Look below for the line that has "Durch das Akzeptieren". Set down the lines from there through the line that has "Technisch erforderliche Cookies", exactly as written.

────────────────────

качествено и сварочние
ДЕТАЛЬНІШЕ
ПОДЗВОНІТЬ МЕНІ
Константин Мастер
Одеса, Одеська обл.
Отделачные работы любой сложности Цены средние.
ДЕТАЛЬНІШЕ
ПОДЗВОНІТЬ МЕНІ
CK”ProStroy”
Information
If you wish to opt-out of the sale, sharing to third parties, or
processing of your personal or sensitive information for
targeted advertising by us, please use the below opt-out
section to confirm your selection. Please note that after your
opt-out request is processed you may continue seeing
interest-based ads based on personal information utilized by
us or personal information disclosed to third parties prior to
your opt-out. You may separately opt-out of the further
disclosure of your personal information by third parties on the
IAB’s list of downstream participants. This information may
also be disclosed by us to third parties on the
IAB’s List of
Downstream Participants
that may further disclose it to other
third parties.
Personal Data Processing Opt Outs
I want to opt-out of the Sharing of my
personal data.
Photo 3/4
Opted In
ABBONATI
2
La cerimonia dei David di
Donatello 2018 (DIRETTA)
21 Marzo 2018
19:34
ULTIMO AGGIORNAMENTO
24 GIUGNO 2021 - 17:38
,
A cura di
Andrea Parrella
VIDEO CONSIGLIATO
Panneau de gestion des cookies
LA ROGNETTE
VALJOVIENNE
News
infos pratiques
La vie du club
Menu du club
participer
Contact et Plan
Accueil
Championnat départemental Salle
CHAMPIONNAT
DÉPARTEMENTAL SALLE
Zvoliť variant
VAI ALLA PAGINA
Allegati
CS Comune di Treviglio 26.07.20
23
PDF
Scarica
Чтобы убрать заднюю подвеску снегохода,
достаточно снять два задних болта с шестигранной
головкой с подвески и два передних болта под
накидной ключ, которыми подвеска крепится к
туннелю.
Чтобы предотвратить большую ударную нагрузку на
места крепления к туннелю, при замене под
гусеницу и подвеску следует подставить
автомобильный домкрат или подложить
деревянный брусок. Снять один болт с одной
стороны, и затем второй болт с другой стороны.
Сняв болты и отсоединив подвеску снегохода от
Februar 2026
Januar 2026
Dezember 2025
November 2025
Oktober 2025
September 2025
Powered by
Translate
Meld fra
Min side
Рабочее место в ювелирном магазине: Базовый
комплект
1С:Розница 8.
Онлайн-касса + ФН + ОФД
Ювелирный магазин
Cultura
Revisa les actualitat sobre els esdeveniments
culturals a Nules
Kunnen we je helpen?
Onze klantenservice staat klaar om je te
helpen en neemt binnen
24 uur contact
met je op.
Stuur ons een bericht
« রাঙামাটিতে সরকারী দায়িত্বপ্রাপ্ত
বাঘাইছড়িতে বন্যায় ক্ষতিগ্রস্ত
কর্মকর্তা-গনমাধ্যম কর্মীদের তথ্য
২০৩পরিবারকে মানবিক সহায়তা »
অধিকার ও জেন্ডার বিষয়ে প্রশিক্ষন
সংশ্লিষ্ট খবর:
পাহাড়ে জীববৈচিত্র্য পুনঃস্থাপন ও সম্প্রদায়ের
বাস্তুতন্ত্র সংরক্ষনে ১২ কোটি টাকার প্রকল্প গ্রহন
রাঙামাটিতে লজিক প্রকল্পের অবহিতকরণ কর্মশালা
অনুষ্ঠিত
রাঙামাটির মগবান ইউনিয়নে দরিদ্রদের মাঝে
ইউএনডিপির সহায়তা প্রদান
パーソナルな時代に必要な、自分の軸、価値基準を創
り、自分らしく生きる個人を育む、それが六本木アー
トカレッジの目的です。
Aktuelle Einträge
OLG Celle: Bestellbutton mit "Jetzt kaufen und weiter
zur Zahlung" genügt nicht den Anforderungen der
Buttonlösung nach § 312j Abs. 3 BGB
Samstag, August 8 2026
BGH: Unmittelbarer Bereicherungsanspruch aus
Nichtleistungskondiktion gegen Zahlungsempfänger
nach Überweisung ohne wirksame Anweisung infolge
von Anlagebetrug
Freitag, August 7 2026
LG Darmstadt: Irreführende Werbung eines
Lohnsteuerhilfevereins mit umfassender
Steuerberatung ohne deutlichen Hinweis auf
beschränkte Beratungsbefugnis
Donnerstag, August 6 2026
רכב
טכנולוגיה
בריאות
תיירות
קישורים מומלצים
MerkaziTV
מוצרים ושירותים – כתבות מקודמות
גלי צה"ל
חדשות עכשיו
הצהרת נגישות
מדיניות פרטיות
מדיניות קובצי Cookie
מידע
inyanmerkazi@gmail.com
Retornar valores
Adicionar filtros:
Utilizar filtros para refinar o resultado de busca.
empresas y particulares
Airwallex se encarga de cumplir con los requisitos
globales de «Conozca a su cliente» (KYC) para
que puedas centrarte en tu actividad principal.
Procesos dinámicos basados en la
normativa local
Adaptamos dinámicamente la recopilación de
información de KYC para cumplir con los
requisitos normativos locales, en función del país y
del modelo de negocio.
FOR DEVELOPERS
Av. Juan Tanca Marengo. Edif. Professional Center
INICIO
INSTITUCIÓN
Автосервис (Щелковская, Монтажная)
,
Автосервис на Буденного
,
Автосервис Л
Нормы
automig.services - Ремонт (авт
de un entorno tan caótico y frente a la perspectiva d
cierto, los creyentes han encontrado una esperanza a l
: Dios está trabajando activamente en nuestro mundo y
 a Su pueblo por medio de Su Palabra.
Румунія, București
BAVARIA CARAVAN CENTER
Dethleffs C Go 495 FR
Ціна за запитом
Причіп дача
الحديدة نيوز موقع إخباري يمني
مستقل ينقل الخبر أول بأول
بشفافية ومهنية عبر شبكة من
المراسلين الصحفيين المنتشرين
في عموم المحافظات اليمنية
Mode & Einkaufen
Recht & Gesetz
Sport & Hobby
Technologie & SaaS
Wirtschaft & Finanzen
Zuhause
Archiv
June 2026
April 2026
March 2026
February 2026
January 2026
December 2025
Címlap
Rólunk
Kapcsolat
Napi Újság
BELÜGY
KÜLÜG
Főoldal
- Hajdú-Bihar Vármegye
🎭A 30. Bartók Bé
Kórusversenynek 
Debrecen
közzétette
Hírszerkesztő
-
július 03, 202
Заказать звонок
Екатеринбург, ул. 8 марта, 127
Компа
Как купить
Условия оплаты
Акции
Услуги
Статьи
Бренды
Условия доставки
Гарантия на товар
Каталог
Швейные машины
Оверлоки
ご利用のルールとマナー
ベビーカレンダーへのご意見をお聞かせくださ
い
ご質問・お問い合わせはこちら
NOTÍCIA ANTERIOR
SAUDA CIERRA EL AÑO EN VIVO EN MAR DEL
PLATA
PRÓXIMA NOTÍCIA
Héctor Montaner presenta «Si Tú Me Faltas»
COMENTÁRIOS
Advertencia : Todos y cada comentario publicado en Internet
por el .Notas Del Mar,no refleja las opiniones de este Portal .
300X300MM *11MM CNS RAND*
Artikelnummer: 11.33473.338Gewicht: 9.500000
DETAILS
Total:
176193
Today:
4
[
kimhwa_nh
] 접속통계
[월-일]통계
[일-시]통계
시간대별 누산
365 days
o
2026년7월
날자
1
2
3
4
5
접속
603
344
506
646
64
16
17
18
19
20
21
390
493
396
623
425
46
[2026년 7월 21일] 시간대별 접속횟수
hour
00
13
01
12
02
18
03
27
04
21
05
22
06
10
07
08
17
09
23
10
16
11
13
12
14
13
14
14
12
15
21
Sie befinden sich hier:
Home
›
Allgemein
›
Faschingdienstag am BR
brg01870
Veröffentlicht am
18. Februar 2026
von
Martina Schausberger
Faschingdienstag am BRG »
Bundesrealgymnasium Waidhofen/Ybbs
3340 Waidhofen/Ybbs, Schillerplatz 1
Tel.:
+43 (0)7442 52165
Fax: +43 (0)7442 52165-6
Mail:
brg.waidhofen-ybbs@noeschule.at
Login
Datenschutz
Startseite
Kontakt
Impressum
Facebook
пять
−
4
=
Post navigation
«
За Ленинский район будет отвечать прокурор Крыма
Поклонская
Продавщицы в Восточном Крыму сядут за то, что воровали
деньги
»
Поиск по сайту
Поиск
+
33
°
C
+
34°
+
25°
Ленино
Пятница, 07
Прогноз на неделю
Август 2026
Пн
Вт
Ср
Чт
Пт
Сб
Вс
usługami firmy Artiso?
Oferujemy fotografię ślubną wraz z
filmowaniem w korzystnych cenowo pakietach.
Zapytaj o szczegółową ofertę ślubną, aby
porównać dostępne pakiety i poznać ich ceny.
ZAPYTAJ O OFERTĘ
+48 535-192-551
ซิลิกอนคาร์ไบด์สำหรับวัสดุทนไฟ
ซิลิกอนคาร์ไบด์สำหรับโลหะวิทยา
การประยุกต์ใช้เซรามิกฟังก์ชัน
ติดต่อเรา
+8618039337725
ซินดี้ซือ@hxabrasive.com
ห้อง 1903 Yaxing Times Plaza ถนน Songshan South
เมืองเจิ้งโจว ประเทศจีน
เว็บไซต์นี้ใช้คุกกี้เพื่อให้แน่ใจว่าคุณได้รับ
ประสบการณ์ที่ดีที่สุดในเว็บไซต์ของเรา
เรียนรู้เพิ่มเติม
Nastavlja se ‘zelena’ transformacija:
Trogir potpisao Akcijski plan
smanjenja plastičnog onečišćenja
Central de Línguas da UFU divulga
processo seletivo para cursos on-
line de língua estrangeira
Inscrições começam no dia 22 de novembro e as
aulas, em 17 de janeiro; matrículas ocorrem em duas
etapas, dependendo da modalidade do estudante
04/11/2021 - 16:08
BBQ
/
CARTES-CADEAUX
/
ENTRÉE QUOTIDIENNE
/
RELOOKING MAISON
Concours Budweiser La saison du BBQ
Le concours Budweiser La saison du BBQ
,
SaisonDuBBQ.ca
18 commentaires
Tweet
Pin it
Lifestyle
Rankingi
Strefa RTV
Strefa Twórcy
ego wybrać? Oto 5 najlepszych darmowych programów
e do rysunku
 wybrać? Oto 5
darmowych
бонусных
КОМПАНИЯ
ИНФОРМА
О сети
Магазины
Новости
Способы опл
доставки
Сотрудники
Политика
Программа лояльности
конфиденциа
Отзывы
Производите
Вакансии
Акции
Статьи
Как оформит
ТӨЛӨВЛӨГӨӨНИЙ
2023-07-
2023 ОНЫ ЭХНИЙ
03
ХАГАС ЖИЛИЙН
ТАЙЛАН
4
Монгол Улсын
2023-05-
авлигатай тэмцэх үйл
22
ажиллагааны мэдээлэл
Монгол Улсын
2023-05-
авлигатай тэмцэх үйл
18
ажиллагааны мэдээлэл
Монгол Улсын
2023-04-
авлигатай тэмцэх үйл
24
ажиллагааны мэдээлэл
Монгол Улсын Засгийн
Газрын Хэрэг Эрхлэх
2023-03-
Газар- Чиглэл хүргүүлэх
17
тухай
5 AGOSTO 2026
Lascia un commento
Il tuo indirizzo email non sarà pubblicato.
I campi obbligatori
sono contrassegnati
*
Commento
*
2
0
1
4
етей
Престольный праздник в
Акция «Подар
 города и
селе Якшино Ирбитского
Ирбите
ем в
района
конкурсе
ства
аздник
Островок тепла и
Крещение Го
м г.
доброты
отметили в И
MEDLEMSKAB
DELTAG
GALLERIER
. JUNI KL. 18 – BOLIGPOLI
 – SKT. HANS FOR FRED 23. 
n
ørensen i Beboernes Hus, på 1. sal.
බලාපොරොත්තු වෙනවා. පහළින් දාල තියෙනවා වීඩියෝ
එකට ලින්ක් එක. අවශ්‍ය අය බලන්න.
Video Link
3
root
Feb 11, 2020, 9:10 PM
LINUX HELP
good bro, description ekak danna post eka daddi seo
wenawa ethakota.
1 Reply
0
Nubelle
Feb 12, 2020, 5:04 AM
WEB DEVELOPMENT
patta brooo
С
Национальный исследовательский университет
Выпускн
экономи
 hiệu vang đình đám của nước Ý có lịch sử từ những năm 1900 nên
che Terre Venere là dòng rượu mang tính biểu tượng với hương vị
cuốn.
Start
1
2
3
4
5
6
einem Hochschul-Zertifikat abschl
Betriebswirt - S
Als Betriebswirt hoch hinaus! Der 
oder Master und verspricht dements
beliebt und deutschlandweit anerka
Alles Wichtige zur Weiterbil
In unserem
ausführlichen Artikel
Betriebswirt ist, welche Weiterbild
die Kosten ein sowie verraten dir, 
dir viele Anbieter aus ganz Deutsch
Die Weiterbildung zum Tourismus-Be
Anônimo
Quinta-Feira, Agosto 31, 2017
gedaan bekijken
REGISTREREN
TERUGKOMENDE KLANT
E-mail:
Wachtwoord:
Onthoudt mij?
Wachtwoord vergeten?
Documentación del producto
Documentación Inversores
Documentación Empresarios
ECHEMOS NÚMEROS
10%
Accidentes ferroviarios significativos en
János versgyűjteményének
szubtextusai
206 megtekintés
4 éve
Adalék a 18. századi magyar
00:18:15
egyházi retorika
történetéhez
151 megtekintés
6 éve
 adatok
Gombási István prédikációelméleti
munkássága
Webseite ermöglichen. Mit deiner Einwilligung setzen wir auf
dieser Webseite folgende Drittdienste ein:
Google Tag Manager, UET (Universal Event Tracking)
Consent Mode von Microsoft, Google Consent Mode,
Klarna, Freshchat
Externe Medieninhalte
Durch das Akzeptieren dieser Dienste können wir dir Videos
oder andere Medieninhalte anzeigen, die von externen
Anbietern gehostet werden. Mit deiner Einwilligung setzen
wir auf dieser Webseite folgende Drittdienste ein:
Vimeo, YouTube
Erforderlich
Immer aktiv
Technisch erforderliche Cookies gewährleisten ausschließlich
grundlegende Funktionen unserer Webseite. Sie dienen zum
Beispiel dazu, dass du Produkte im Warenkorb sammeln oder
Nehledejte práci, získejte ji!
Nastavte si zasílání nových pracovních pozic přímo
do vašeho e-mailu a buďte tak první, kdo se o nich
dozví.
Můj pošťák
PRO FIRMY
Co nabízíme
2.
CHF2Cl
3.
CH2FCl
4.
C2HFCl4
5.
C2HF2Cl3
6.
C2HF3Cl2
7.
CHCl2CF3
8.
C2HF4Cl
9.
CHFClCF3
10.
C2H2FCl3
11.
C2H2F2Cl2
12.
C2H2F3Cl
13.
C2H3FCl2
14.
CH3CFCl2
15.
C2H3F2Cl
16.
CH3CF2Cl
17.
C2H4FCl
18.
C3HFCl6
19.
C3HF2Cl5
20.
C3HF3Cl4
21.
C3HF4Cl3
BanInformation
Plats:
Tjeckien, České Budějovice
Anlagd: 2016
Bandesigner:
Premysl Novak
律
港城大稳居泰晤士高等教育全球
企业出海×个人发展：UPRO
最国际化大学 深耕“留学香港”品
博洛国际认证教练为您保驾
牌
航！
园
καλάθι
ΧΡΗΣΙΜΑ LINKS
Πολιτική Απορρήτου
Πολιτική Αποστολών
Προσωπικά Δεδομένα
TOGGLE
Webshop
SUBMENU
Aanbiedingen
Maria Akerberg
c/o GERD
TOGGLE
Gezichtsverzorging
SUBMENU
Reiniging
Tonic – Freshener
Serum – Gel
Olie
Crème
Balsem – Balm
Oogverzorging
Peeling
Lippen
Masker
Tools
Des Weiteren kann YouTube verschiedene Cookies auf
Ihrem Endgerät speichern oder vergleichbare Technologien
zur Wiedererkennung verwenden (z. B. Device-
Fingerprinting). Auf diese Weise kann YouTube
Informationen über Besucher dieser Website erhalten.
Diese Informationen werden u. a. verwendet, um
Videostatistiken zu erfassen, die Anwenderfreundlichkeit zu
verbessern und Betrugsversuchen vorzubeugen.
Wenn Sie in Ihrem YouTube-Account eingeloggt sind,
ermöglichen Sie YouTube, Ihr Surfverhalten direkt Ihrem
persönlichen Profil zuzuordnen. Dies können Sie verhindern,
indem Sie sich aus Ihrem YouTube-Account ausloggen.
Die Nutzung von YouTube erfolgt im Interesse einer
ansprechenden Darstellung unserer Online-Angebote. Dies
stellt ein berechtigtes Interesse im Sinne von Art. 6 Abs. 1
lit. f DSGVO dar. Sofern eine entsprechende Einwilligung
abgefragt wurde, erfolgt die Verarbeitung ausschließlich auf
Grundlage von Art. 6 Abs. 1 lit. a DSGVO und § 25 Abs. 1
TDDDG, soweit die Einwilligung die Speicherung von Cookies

────────────────────

▶ [SOLUTION TO THIS EXERCISE]:
Durch das Akzeptieren dieser Dienste können wir dir Videos
oder andere Medieninhalte anzeigen, die von externen
Anbietern gehostet werden. Mit deiner Einwilligung setzen
wir auf dieser Webseite folgende Drittdienste ein:
Vimeo, YouTube
Erforderlich
Immer aktiv
Technisch erforderliche Cookies gewährleisten ausschließlich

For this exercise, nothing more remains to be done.